### Data to use
____

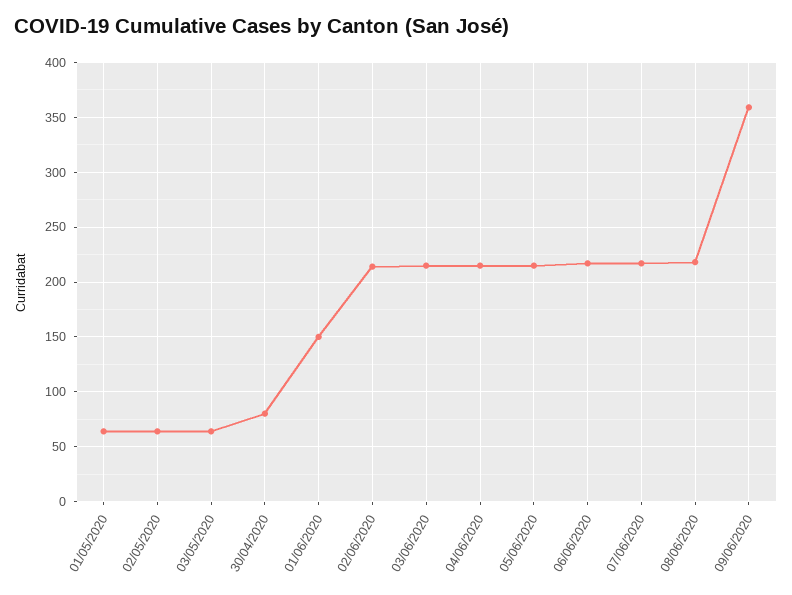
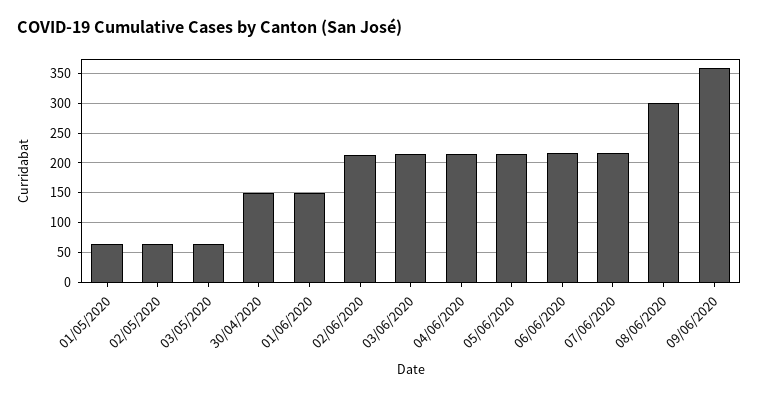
30/04/2020: 80 -> 150
08/06/2020: 220 -> 300

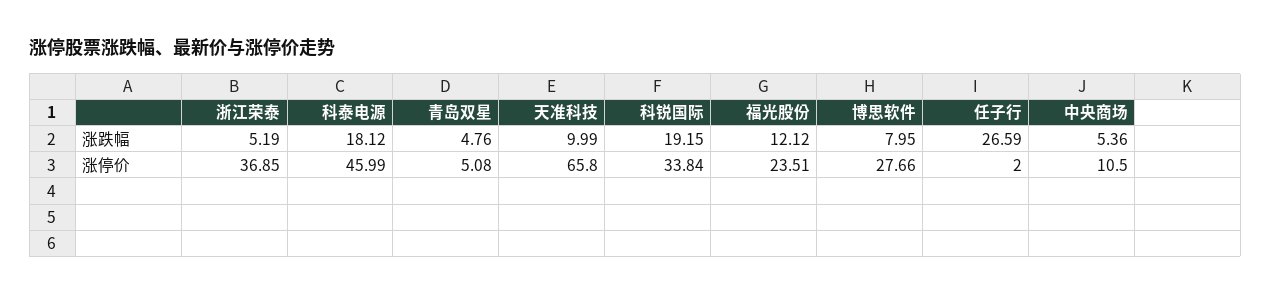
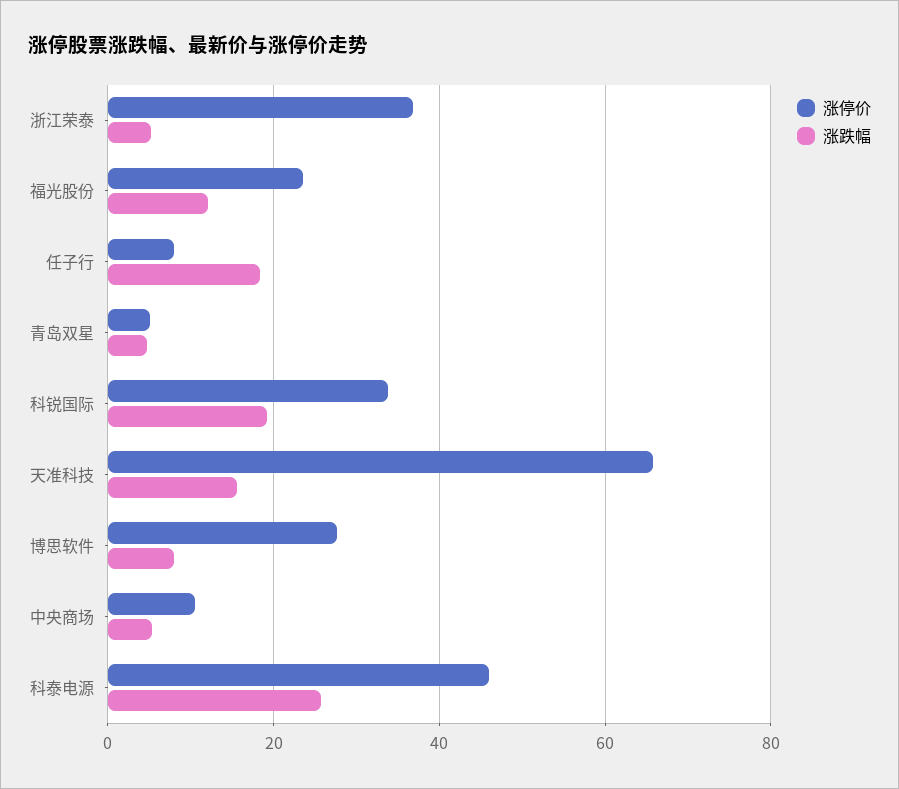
涨跌幅, 科泰电源: 18.12 -> 26
涨跌幅, 天准科技: 9.99 -> 16
涨跌幅, 任子行: 26.59 -> 18
涨停价, 任子行: 2 -> 8

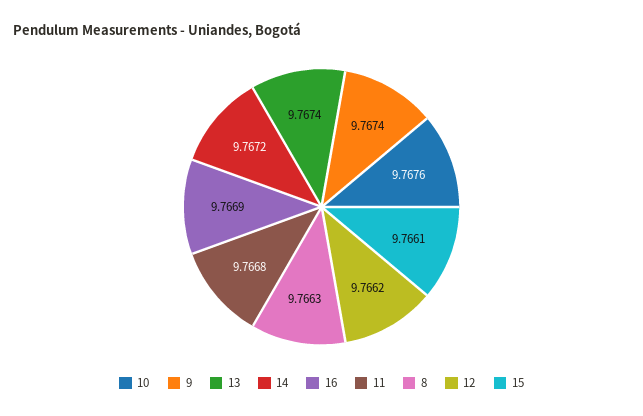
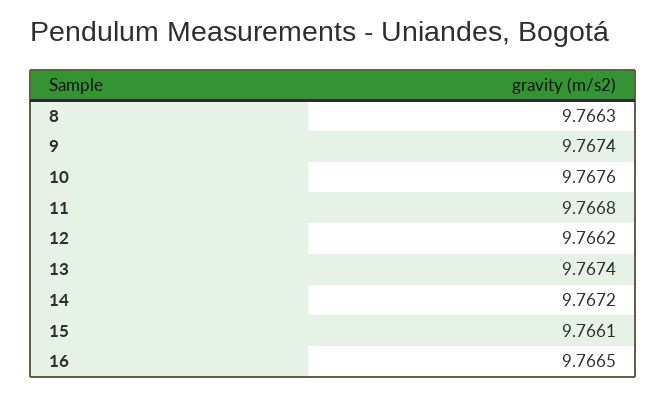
16: 9.7669 -> 9.7665

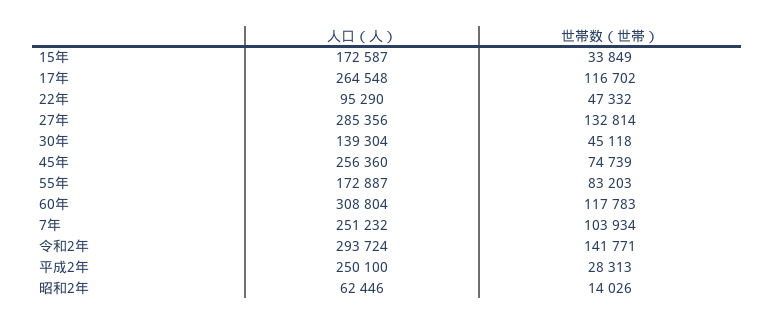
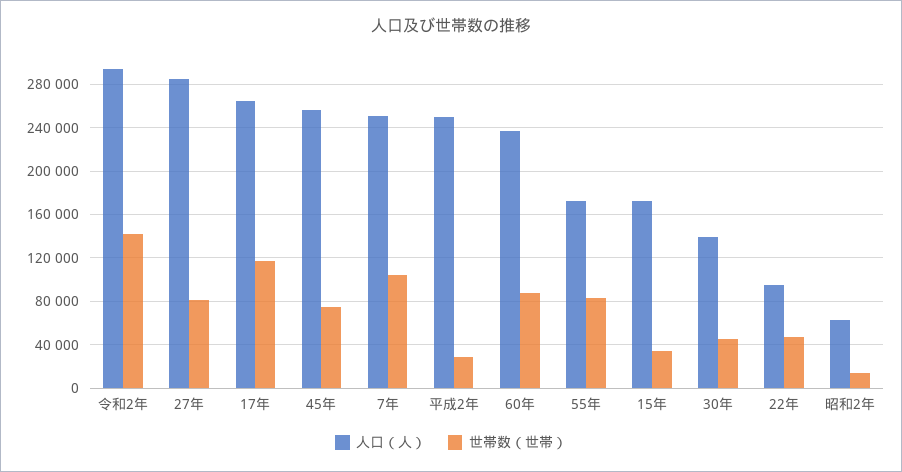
世帯数（世帯）, 27年: 132814 -> 80000
人口（人）, 60年: 308804 -> 240000
世帯数（世帯）, 60年: 117783 -> 90000

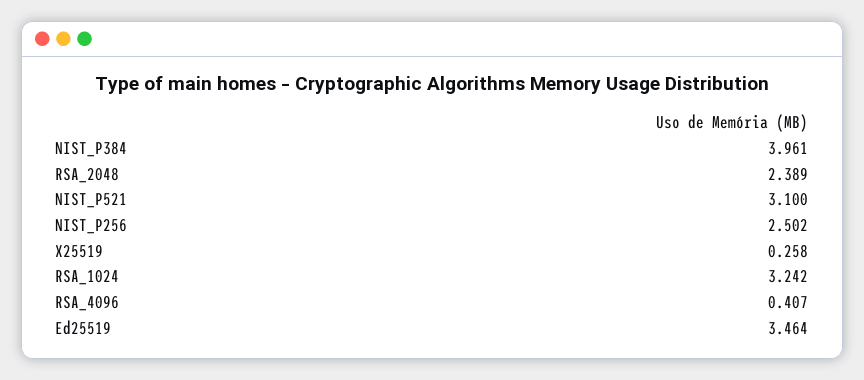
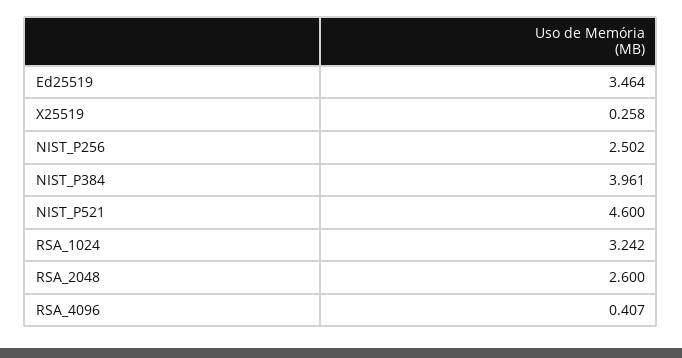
RSA_2048: 2.389 -> 2.6
NIST_P521: 3.1 -> 4.6

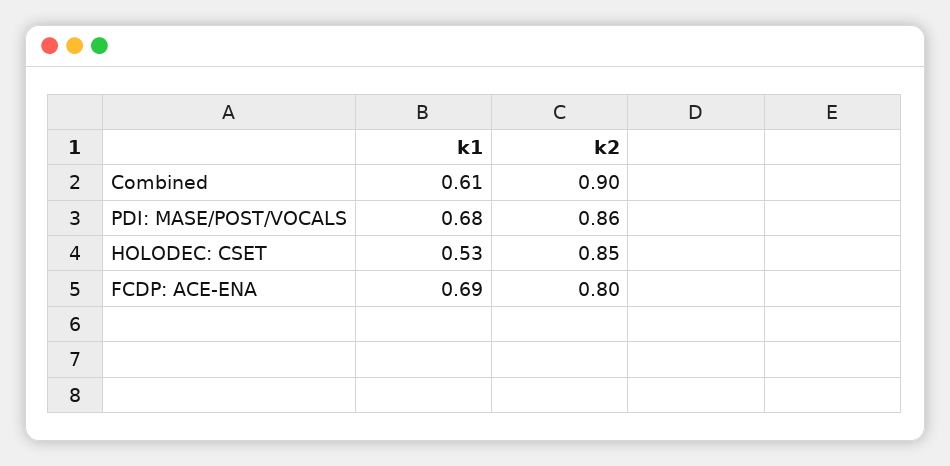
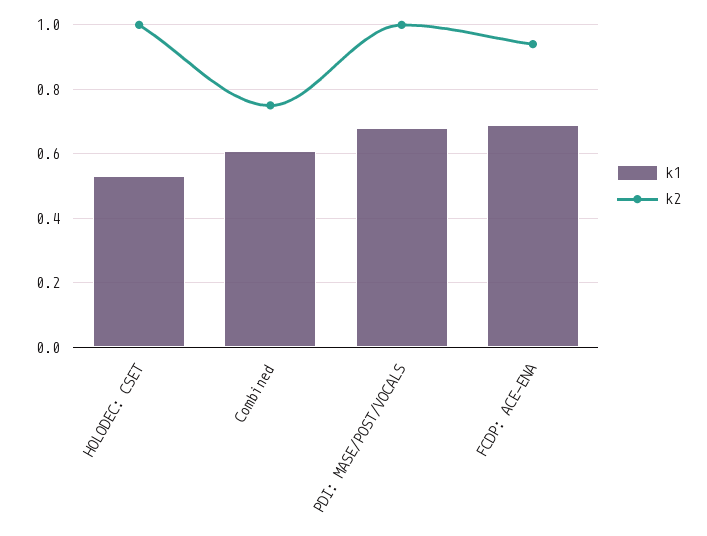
k2, Combined: 0.9 -> 0.75
k2, PDI: MASE/POST/VOCALS: 0.86 -> 1
k2, HOLODEC: CSET: 0.85 -> 1
k2, FCDP: ACE-ENA: 0.8 -> 0.95

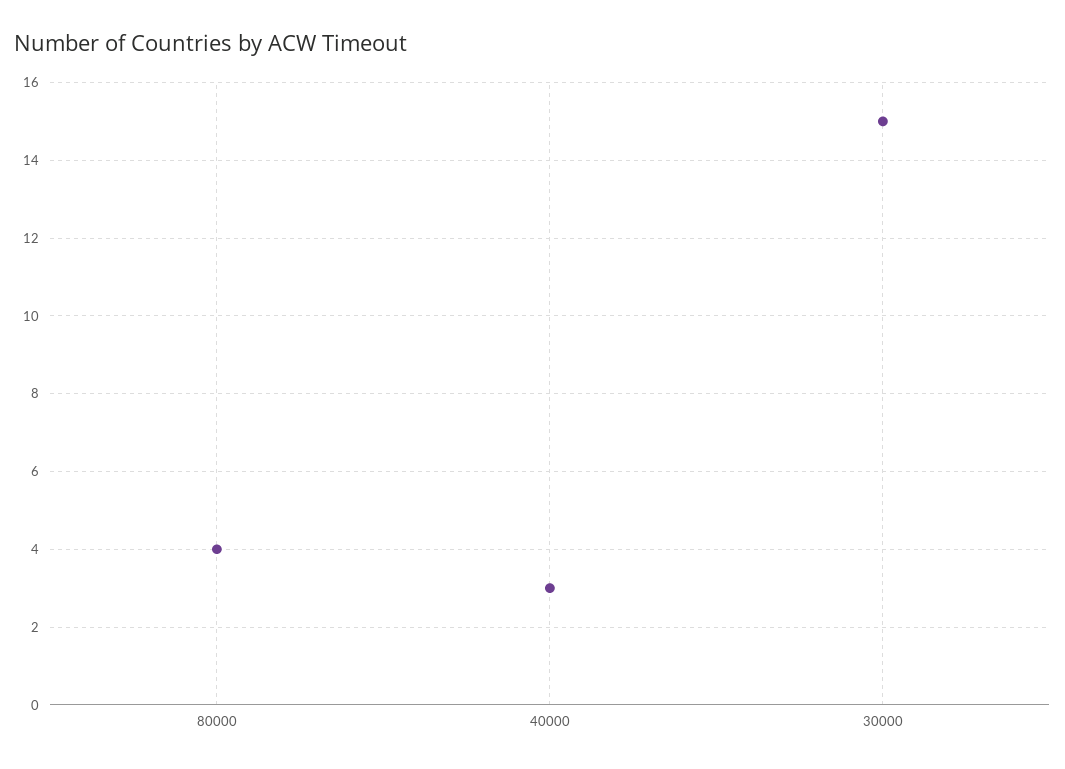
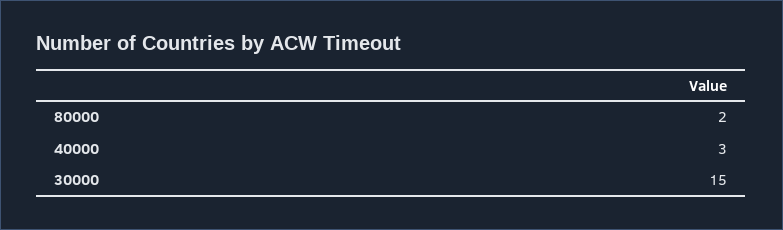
80000: 4 -> 2

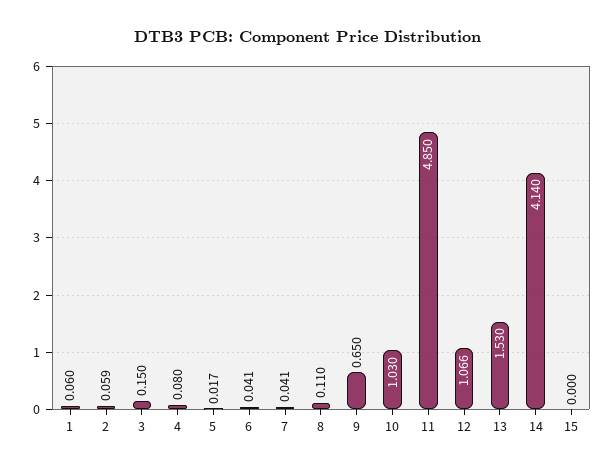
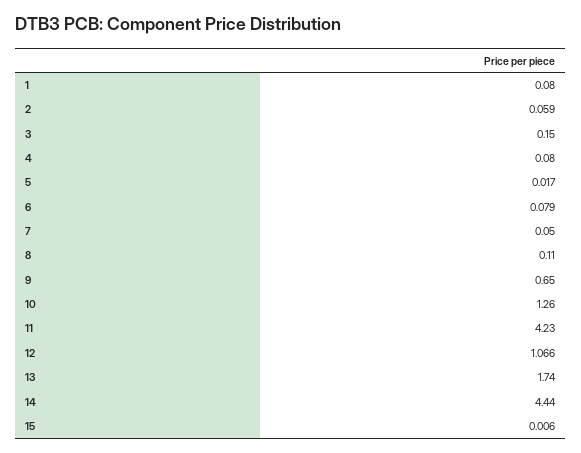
1: 0.06 -> 0.08
6: 0.041 -> 0.079
7: 0.041 -> 0.05
10: 1.03 -> 1.26
11: 4.85 -> 4.23
13: 1.53 -> 1.74
14: 4.14 -> 4.44
15: 0 -> 0.006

____

### What is needed
The line containing "7: 0.041 -> 0.05" begins the span, and the last line of the records above ends it. Return that span exactly, and nothing outside it.

### Exercise output
7: 0.041 -> 0.05
10: 1.03 -> 1.26
11: 4.85 -> 4.23
13: 1.53 -> 1.74
14: 4.14 -> 4.44
15: 0 -> 0.006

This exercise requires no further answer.